(segue) Discorso di Milano
(1 novembre 1936)
[Inizio scritto]

      La sicurezza collettiva non è mai esistita, non esiste, non esisterà mai. Un popolo virile realizza nei suoi confini la sua sicurezza collettiva e rifiuta di affidare il suo destino alle mani incerte dei terzi.
      Altro luogo comune che bisogna respingere è la pace indivisibile. La pace indivisibile non potrebbe avere che questo significato: la guerra indivisibile, ma i popoli si rifiutano, e giustamente, di battersi per interessi che non li riguardano.
      La stessa Società delle Nazioni si basa sopra un assurdo che consiste nel criterio dell'assoluta parità giuridica fra tutti gli Stati, mentre gli Stati si differenziano almeno dal punto di vista della loro storica responsabilità.
      Per la Società delle Nazioni il dilemma si pone in termini chiarissimi: o rinnovarsi, o perire.
      Poiché è estremamente difficile che essa possa rinnovarsi, per nostro conto può anche tranquillamente perire. Comunque, noi non abbiamo dimenticato e non dimenticheremo che la Società delle Nazioni ha organizzato con metodi di una diligenza diabolica l'iniquo assedio contro il Popolo Italiano, ha tentato di affamare questo Popolo nella sua concreta vivente realtà degli uomini, delle donne, dei fanciulli, ha cercato di spezzare il nostro sforzo militare, l'opera di civiltà che si compiva a circa quattromila chilometri di distanza dalla Madre Patria.

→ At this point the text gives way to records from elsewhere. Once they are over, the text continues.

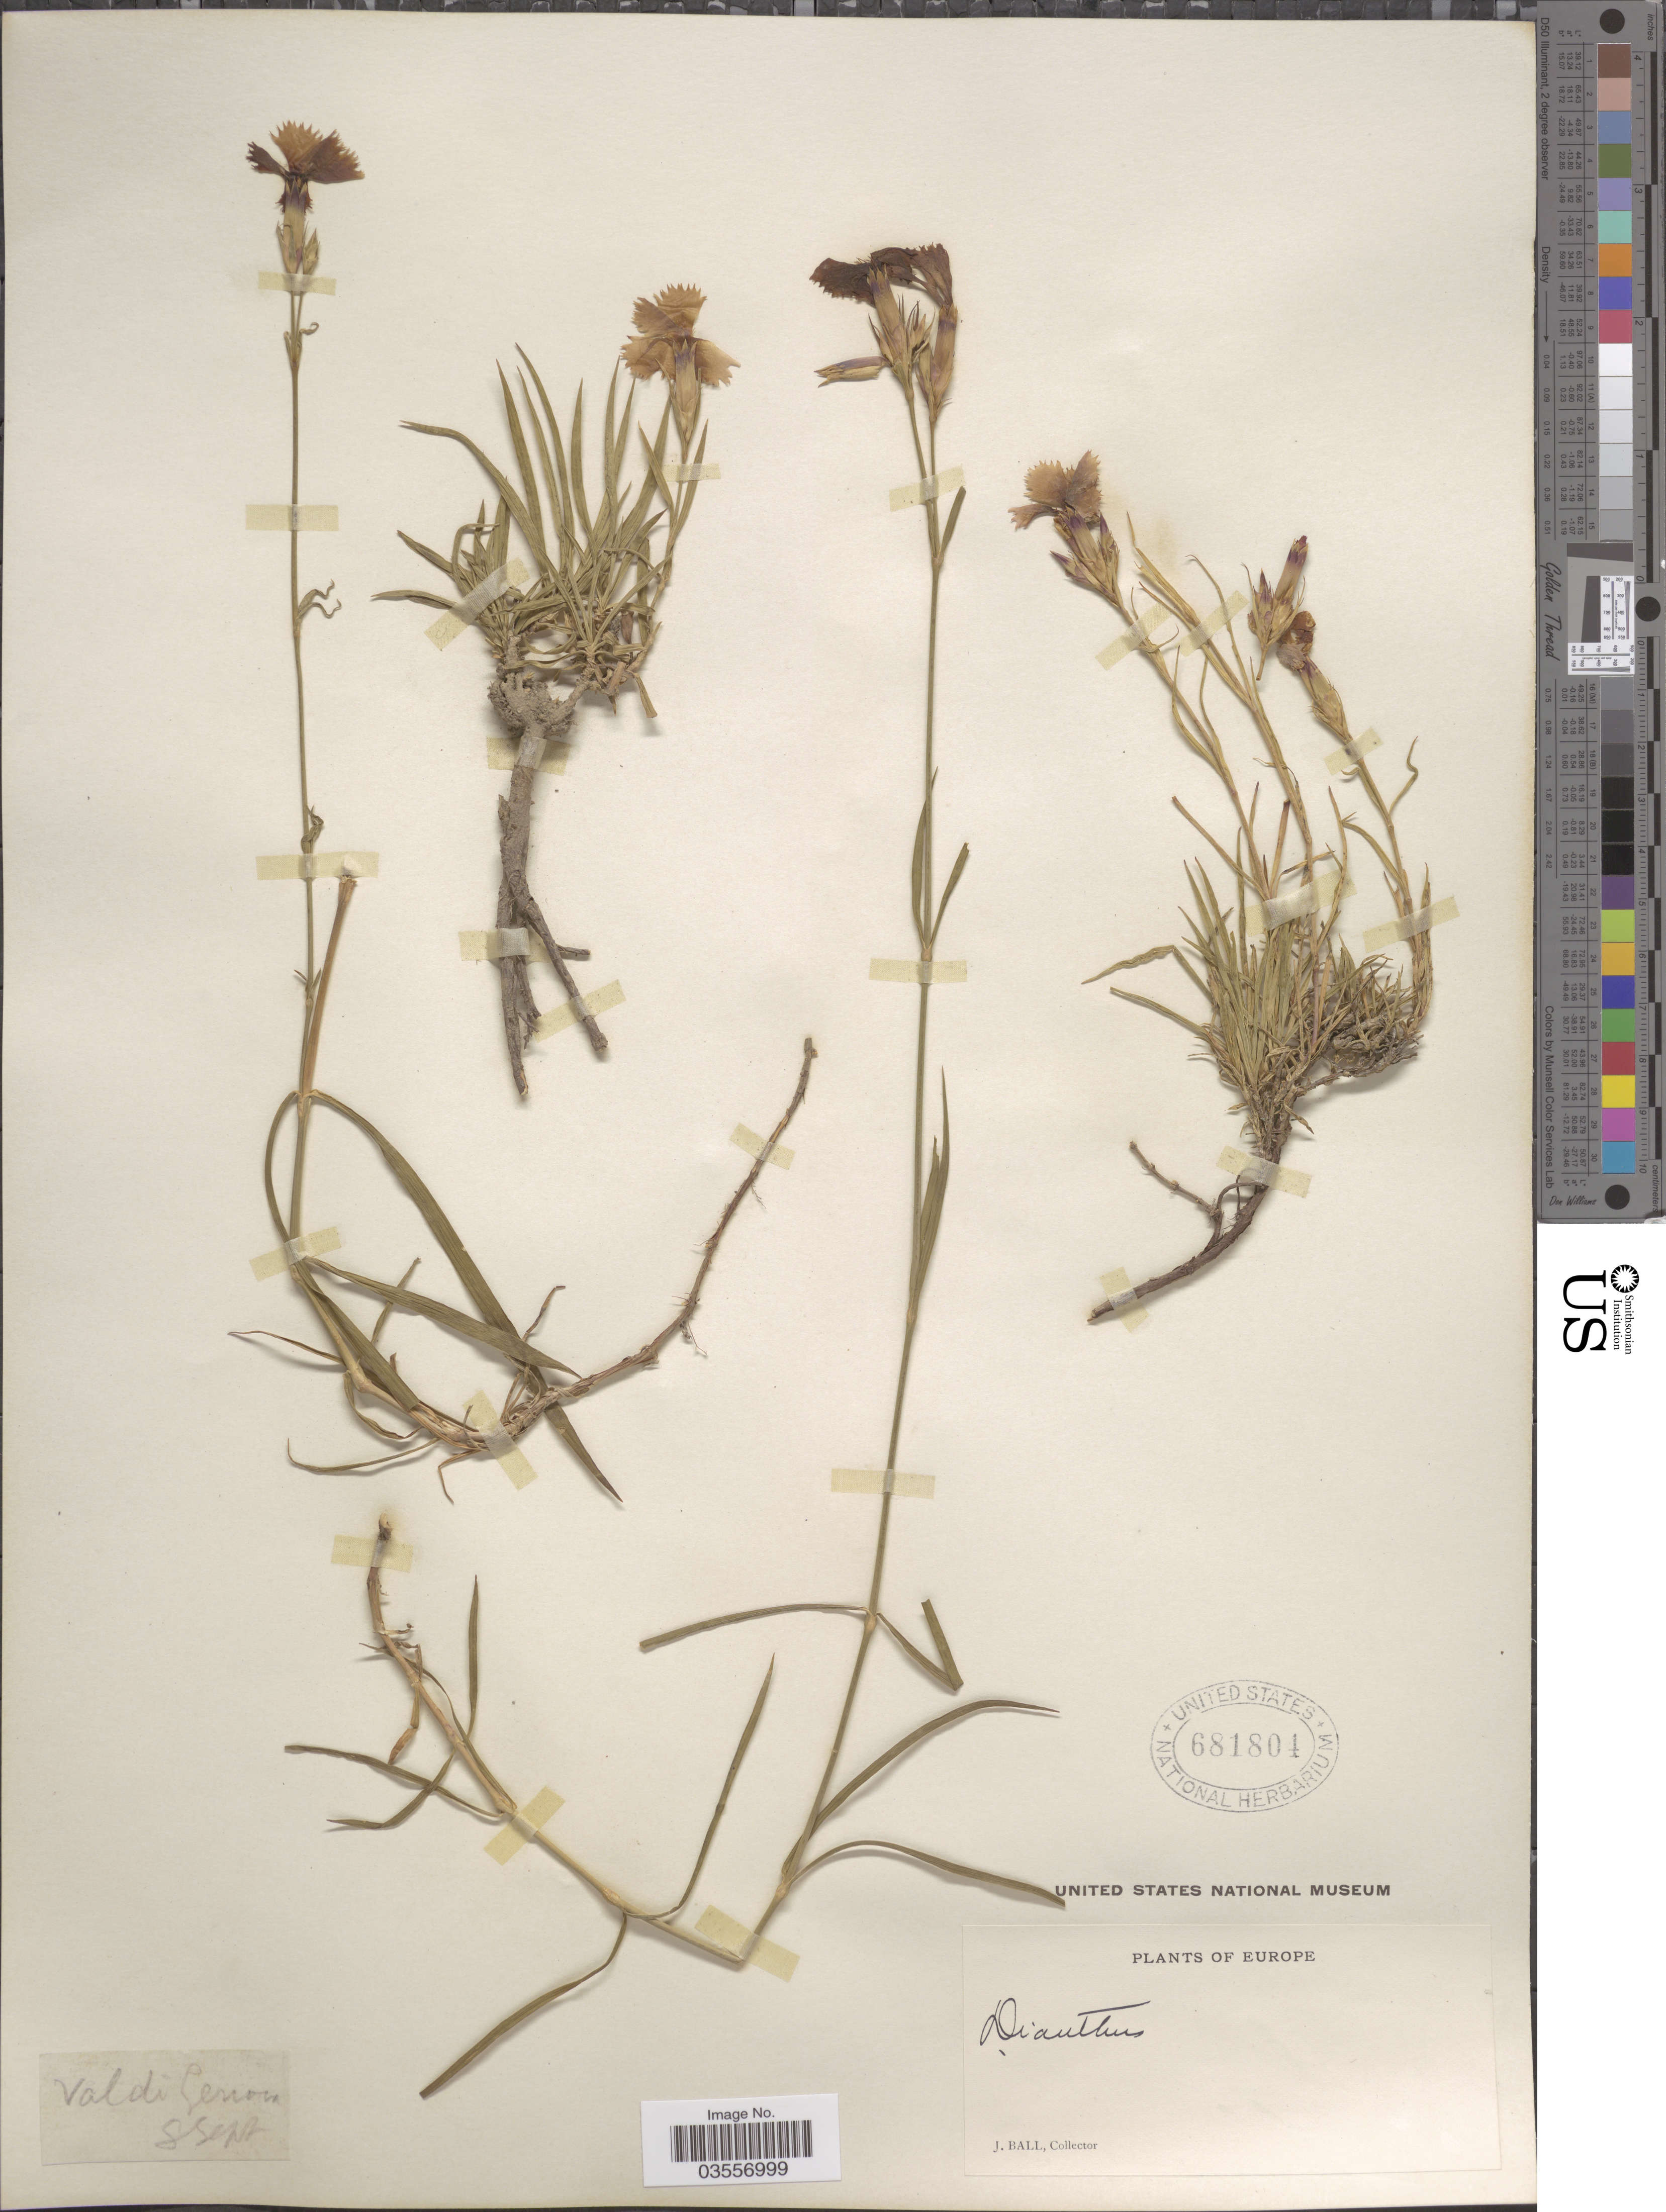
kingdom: Plantae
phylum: Tracheophyta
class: Magnoliopsida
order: Caryophyllales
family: Caryophyllaceae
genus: Dianthus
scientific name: Dianthus sp.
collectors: J. Ball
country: Italy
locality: Europe. Val di Genova.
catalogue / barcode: US 681804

      Non c'è riuscita: non c'è riuscita non già perché non lo volesse: ma perché ha trovato di fronte (La folla urla: «Il Duce!») l'unità compatta del Popolo Italiano, capace di tutti i sacrifici e anche di battersi contro cinquantadue Stati coalizzati.
      Del resto per fare una politica di pace non è necessario di passare per gli ambulacri della Società delle Nazioni.